Parents Are Now Paying Their Kids To Eat Vegetables (And What Is The World Coming To?)

Trine Jensen-Burke

If you, like me, are forever playing the “hide the veggies” game with your children’s food, you might be relieved to learn that there might be a much simpler way to ensure your kids get their recommended five a day.

Relieved, but broke, that is.

Because vegetable aversion, it seems, is a problem that can be solved like most other problems in life: By throwing money at it.

Yep, mamas, you heard me. Paying your kids to eat their broccoli is apparently the way forward.

At least if this study published in the Journal of Health Economics is to be believed.

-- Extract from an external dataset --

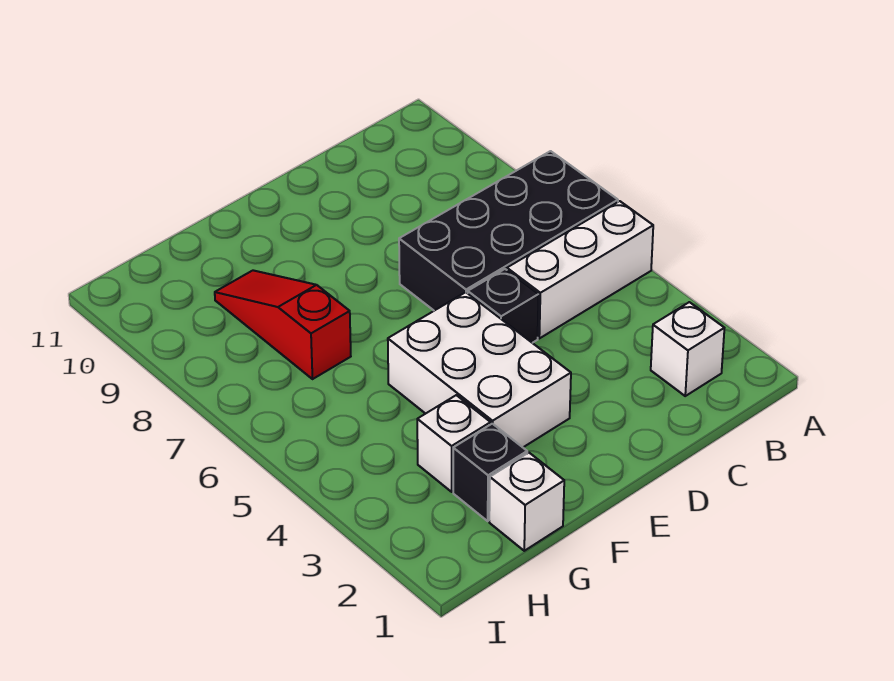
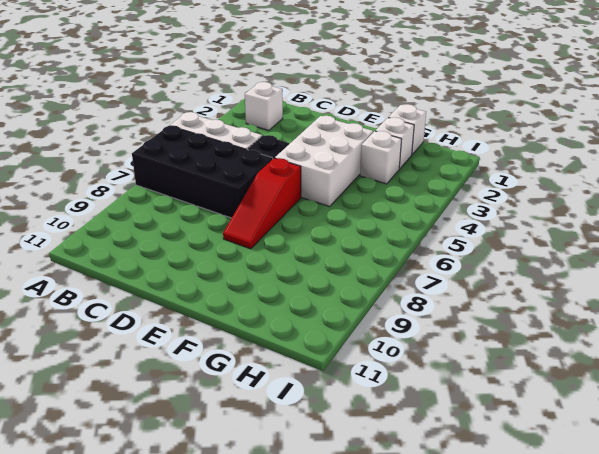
black 1x1 brick [453,424,527,521] -> white 1x1 brick [376,117,414,169]
red 1x3 slope [215,270,351,379] -> red 1x3 slope moved to [223,158,301,249]

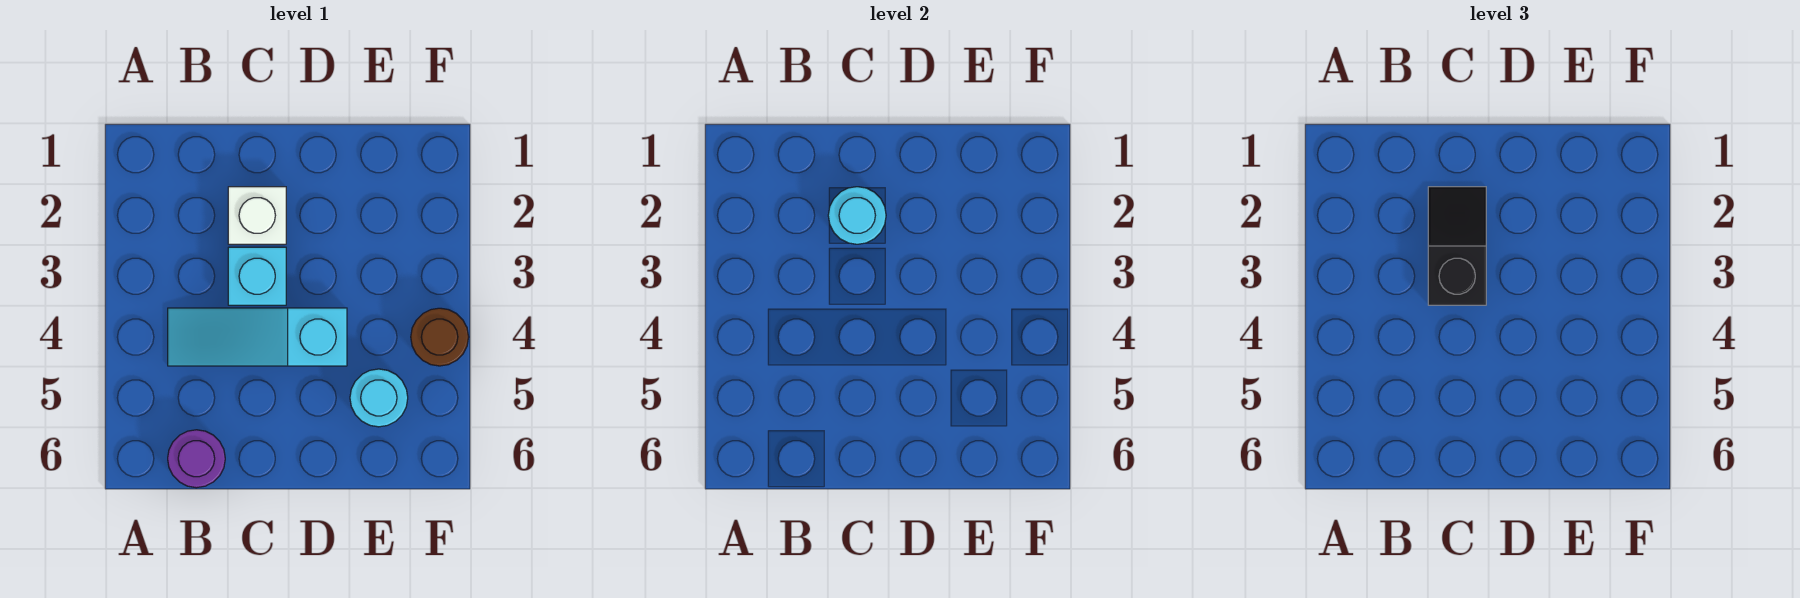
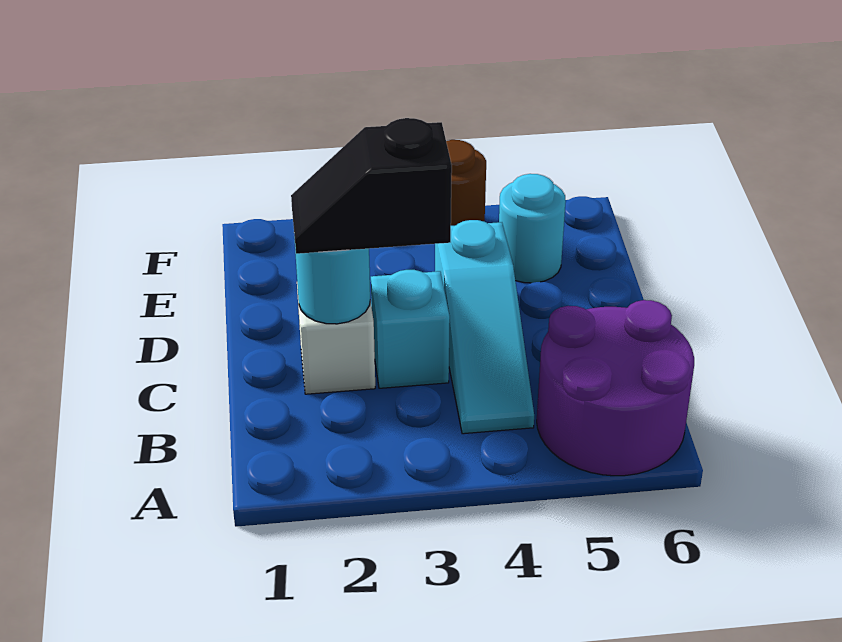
purple 1x1 round brick [168,430,225,488] -> purple 2x2 round brick [537,300,694,476]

Over the course of a year and a half, researchers tested the theory that financial reward could positively affect children’s short-term healthy eating habits on 8,000 children at 40 elementary schools, grades 1 through 6.

And, alarmingly, what they found was that not only did the strategy work in the short-term, but, if the bribe was carried out consistently for several weeks, it actually created healthy eating habits in the long-run as well.

Yikes. Having kids just got even more expensive, it would seem.

In the study, if a child ate at least one serving of fruits or vegetables—such as an apple, fresh peaches, pineapple, side salad or a banana—they were given a 25-cent token they could redeem at the school’s store, carnival, or book fair.

Not surprisingly, researchers saw an immediate spike in consumption. But maybe a little surprising was that two months after the incentives ended, many children were continuing to eat more fruits and vegetables.

In fact, in schools that ran the incentive program for three weeks, 21 percent more children were eating at least one serving of fruit or vegetable at lunch than before. And in schools that ran the program for five weeks, an amazing 44 percent of students who took part in the study were continuing to choose fruit and vegetable options at lunch.

Time to break into the piggy bank, mamas.